== Supplied data ==

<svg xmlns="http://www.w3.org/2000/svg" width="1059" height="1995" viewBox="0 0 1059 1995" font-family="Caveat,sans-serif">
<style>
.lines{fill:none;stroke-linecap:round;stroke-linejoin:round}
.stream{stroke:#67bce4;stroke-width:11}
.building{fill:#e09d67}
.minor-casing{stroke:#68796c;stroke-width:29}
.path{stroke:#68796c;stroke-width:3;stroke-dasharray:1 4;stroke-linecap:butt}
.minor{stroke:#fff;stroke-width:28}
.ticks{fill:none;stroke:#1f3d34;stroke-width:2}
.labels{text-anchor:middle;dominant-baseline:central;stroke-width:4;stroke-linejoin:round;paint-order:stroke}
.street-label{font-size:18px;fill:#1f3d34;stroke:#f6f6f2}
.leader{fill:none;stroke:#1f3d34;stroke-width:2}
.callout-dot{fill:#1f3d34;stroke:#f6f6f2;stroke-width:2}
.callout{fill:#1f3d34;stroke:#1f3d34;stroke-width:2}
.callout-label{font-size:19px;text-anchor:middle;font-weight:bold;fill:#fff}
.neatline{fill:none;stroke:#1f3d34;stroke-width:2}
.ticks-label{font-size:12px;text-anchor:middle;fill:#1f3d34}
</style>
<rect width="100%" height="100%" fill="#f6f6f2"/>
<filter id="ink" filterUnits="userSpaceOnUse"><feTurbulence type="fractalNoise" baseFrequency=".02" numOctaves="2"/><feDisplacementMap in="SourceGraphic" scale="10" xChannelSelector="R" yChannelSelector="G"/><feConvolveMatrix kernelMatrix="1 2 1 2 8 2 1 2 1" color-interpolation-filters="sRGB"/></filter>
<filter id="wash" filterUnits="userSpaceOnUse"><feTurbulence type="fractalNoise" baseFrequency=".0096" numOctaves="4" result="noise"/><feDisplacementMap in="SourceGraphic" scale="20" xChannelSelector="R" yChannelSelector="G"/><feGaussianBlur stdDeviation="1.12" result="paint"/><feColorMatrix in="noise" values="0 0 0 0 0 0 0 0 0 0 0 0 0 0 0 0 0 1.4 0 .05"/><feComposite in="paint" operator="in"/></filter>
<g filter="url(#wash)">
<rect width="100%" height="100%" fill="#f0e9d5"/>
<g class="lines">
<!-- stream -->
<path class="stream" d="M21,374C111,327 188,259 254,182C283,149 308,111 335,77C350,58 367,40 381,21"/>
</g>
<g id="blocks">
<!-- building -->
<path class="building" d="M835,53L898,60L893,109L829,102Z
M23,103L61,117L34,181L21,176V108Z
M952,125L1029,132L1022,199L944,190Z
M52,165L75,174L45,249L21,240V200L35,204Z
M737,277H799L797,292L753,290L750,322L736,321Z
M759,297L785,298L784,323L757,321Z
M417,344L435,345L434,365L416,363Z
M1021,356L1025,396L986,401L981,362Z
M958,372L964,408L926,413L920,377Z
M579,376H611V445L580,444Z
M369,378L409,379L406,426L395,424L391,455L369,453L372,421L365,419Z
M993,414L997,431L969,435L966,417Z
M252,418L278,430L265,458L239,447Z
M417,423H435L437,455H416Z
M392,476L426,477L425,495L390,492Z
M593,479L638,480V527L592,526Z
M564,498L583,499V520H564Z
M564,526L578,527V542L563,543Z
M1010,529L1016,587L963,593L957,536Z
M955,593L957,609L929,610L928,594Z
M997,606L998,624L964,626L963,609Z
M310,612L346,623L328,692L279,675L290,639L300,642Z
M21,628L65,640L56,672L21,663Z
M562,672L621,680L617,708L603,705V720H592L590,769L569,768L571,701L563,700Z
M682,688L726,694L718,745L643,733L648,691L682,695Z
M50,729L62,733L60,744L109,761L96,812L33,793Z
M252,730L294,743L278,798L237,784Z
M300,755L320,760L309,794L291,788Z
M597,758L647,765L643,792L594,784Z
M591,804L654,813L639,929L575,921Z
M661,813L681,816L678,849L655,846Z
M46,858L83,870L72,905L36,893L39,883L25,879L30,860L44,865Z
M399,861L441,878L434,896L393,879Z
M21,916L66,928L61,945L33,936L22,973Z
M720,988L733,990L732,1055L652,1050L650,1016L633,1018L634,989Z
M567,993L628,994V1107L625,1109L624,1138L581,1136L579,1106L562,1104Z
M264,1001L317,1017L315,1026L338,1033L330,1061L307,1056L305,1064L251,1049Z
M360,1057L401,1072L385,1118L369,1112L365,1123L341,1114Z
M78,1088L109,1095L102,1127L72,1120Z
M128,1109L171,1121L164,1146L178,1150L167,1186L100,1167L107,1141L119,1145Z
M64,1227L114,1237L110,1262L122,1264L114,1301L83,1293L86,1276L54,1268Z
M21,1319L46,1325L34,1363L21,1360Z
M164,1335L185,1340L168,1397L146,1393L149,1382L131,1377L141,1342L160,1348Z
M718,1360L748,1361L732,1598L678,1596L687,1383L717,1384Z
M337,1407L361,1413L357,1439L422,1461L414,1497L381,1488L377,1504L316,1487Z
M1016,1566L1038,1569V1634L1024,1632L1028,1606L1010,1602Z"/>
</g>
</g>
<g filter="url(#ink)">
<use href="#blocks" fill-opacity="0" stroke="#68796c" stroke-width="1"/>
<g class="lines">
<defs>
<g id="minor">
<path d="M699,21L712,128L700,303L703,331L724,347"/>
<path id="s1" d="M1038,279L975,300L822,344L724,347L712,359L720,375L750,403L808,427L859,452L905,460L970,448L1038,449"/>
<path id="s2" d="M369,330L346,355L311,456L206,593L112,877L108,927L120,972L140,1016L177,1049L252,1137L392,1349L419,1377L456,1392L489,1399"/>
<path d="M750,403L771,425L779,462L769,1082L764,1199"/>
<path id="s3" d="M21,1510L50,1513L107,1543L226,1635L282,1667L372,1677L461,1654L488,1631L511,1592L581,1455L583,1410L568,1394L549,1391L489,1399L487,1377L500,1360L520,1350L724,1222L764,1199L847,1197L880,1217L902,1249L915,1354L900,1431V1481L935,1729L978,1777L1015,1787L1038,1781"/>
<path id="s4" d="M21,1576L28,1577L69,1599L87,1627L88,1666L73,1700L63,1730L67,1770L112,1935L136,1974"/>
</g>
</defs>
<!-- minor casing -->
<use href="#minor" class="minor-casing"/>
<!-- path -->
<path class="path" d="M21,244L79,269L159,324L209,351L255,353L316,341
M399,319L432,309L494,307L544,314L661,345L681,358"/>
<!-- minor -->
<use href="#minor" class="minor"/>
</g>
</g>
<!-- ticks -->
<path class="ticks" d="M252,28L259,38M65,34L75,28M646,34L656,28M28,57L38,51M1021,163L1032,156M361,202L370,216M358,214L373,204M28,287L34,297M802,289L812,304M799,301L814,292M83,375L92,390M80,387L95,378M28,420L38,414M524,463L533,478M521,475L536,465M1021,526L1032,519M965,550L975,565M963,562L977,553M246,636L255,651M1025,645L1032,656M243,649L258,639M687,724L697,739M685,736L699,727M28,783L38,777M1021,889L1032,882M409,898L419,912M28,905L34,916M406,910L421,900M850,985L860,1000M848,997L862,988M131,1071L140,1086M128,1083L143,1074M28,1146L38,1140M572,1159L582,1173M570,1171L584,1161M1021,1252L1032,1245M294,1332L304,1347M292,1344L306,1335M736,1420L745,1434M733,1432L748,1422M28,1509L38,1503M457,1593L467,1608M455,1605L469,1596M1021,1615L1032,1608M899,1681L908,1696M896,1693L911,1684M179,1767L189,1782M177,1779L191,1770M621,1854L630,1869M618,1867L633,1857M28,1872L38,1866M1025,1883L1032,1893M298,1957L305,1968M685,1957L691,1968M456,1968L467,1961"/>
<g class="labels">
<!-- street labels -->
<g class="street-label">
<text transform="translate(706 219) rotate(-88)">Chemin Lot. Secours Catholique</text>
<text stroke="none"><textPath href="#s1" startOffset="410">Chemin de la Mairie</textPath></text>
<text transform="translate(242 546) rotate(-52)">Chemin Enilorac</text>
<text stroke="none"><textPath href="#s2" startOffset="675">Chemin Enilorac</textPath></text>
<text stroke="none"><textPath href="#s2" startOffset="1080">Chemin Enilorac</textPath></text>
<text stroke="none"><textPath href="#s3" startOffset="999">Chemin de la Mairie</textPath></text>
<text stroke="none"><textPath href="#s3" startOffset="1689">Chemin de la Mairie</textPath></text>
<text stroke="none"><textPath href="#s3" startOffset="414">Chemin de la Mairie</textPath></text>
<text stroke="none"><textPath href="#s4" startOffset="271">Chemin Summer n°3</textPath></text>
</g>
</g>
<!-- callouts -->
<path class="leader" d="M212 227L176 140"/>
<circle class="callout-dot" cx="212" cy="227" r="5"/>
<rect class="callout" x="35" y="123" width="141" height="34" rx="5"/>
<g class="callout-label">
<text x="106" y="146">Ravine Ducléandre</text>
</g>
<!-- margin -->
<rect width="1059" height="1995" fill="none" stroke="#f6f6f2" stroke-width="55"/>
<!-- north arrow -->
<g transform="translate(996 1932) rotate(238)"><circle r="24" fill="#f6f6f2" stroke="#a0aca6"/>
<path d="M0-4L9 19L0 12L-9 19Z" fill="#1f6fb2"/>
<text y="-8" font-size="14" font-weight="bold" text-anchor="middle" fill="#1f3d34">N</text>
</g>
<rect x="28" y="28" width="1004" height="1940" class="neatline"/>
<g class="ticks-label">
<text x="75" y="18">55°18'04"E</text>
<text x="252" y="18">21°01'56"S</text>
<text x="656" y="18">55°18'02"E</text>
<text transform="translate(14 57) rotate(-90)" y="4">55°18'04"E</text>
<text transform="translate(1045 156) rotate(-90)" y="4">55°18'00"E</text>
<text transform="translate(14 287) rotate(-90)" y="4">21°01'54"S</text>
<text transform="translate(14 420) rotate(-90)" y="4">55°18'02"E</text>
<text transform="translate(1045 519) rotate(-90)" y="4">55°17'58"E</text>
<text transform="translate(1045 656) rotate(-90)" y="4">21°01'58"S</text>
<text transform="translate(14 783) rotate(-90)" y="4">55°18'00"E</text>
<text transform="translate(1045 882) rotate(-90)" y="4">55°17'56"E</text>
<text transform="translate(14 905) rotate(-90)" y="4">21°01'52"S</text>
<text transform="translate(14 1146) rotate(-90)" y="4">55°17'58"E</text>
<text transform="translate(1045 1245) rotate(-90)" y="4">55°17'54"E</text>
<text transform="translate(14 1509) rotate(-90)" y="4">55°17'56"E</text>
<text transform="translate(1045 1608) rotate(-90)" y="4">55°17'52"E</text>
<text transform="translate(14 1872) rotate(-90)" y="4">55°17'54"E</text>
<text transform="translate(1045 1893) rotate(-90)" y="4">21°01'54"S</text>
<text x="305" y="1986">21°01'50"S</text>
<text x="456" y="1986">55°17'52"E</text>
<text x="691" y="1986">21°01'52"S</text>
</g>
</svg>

===

# Task to carry out:
Note every line of the records that holds the word "wash", and copy it.

# Problem solution:
<filter id="wash" filterUnits="userSpaceOnUse"><feTurbulence type="fractalNoise" baseFrequency=".0096" numOctaves="4" result="noise"/><feDisplacementMap in="SourceGraphic" scale="20" xChannelSelector="R" yChannelSelector="G"/><feGaussianBlur stdDeviation="1.12" result="paint"/><feColorMatrix in="noise" values="0 0 0 0 0 0 0 0 0 0 0 0 0 0 0 0 0 1.4 0 .05"/><feComposite in="paint" operator="in"/></filter>
<g filter="url(#wash)">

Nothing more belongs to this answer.